Is It Ever Okay to Break Boating Rules?

On most days boating rules are pretty straightforward, but here are three scenarios where breaking the rules might be okay.
Boat in a lightning storm
Sometimes the safest move requires breaking the rules. Boating Magazine

The boat just kept coming. I can still vividly recall the scene, even though it happened over 20 years ago. We were taking a break during a photo shoot in the Florida Keys, and we’d just sat down at an outdoor table at a dockside restaurant overlooking a long channel running out to deeper waters. Where the channel snaked closer to dry land, distinguished by mangroves on either side, it was marked by giant no-wake signs. 

We all watched as a far-off ­go-fast, engines roaring, ran full throttle down the center of the channel, headed toward shore. It blazed past the no-wake signs and didn’t let up until it nearly hit the dock, throwing a huge wake into the boats tied up at the restaurant. We were about to give the driver an earful when he jumped up and yelled, “Please, someone call an ambulance!”

One of the people in the boat had suffered a medical incident and sat slumped over in his seat, unconscious. The boat’s VHF wasn’t working and this preceded the days of ubiquitous cellphone use, so the driver had no choice but to break the no-wake rule to save his friend’s life.

In this case, not only was the driver justified, but he also was legally allowed to do so, at least in Florida, which has a provision in statute 379.2431 that reads, “A person may engage in any activity otherwise prohibited by this ­subsection or any rule or ordinance adopted pursuant to this subsection if the activity is reasonably necessary in order to prevent the loss of human life or a vessel in ­distress due to weather conditions or other ­reasonably unforeseen ­circumstances, or in order to render emergency assistance to ­persons or a vessel in distress.”

Looking back, we never did find out what happened to the guy, but it brought to mind three scenarios where the best thing to do might be to break the rules. 

Medical Emergency

If someone on your boat is in medical danger, your first course of action should be to alert authorities, over your VHF, where it applies, or by calling 911. If they can’t get to you and your best course of action is to run to land, you should alert them to where you are heading and notify them that you intend to speed through no-wake zones.
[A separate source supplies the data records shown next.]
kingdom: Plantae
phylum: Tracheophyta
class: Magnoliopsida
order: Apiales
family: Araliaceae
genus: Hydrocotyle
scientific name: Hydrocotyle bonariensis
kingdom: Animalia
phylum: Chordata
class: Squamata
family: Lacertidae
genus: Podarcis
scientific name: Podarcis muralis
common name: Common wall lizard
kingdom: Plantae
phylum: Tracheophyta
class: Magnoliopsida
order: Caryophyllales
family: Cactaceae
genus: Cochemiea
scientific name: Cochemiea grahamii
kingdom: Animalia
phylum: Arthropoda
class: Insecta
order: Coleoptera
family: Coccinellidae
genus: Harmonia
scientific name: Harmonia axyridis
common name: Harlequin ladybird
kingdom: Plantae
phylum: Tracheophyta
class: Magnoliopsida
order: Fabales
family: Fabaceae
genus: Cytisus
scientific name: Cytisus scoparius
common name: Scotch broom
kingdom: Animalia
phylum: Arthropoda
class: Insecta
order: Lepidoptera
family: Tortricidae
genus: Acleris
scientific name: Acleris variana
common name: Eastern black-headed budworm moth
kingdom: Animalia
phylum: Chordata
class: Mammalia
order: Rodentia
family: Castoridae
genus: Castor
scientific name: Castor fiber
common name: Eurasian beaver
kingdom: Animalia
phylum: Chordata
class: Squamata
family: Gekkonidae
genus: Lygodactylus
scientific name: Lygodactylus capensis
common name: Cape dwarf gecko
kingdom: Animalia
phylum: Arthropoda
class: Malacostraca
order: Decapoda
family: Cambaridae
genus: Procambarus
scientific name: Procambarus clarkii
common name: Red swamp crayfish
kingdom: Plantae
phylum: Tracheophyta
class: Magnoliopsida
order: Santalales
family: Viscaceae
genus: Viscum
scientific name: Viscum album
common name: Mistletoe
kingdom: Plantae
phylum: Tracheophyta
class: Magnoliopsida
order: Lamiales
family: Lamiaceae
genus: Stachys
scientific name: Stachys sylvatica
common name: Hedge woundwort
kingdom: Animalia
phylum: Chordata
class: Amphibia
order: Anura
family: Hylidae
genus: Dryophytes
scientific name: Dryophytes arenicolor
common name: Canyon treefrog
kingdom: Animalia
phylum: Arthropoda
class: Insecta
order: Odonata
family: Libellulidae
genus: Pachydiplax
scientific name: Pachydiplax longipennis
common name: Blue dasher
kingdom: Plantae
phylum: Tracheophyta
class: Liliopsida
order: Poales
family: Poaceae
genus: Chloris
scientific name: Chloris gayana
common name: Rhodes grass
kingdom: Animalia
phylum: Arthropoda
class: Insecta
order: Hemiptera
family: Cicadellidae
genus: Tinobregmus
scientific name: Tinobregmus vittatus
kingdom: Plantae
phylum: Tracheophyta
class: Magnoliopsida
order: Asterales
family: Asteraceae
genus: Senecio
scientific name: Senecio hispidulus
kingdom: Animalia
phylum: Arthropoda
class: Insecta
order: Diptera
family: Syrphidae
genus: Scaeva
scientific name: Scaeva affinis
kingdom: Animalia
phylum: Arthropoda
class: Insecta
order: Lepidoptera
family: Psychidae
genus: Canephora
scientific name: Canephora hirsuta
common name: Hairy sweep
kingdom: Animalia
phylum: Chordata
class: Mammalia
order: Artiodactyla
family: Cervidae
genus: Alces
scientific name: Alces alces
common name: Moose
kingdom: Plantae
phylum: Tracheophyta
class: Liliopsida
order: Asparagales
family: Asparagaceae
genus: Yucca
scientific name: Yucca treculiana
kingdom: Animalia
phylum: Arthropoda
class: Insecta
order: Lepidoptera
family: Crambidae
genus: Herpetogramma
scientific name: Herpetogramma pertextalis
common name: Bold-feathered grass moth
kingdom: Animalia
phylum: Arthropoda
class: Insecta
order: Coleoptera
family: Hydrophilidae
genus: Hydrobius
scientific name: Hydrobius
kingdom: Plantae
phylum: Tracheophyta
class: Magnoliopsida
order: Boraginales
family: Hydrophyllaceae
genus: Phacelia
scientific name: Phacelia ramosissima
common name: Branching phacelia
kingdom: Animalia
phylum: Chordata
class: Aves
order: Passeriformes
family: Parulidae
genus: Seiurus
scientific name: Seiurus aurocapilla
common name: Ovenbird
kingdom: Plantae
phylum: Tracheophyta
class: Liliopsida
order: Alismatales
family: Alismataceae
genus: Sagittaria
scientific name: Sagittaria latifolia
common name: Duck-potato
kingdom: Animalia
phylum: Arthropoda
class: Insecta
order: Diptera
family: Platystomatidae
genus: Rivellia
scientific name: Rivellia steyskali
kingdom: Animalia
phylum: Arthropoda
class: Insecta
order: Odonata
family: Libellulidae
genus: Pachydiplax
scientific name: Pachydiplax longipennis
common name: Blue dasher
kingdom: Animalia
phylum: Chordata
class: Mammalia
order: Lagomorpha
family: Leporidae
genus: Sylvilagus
You should also broadcast this over VHF on both Channel 16 and the general recreational channels to alert others of your intent.

Unsafe Weather

I have personally broken no-wake rules and other rules of the road a couple of times after being surprised on the water by sudden thunderstorms. In those cases, with lightning crashing all around us, the threat of electrocution superseded the danger of running on plane in a no-wake zone, and we ran as safely as we could at speed to the safety of the marina. In this case too, the best course of action is to notify both authorities and the general public of your intent over the VHF.

Read Next: What to Do if Your Boat’s Engine Dies

Accident Avoidance

Whether on plane or in idle, under power or at rest, every boat on the water is subject to the navigational rules of the road. These rules dictate which vessel gives way and which one must maintain its course and speed—stands on—under a number of circumstances. If you are in the wrong, both the law and your insurance provider are not on your side. The one caveat, which is stated in the Coast Guard’s rules for coastal and inland navigation, is a special circumstance where it is necessary to avoid immediate danger. In other words, if you are the stand-on boat and the approaching vessel doesn’t realize it, do ­whatever it takes to avoid collision.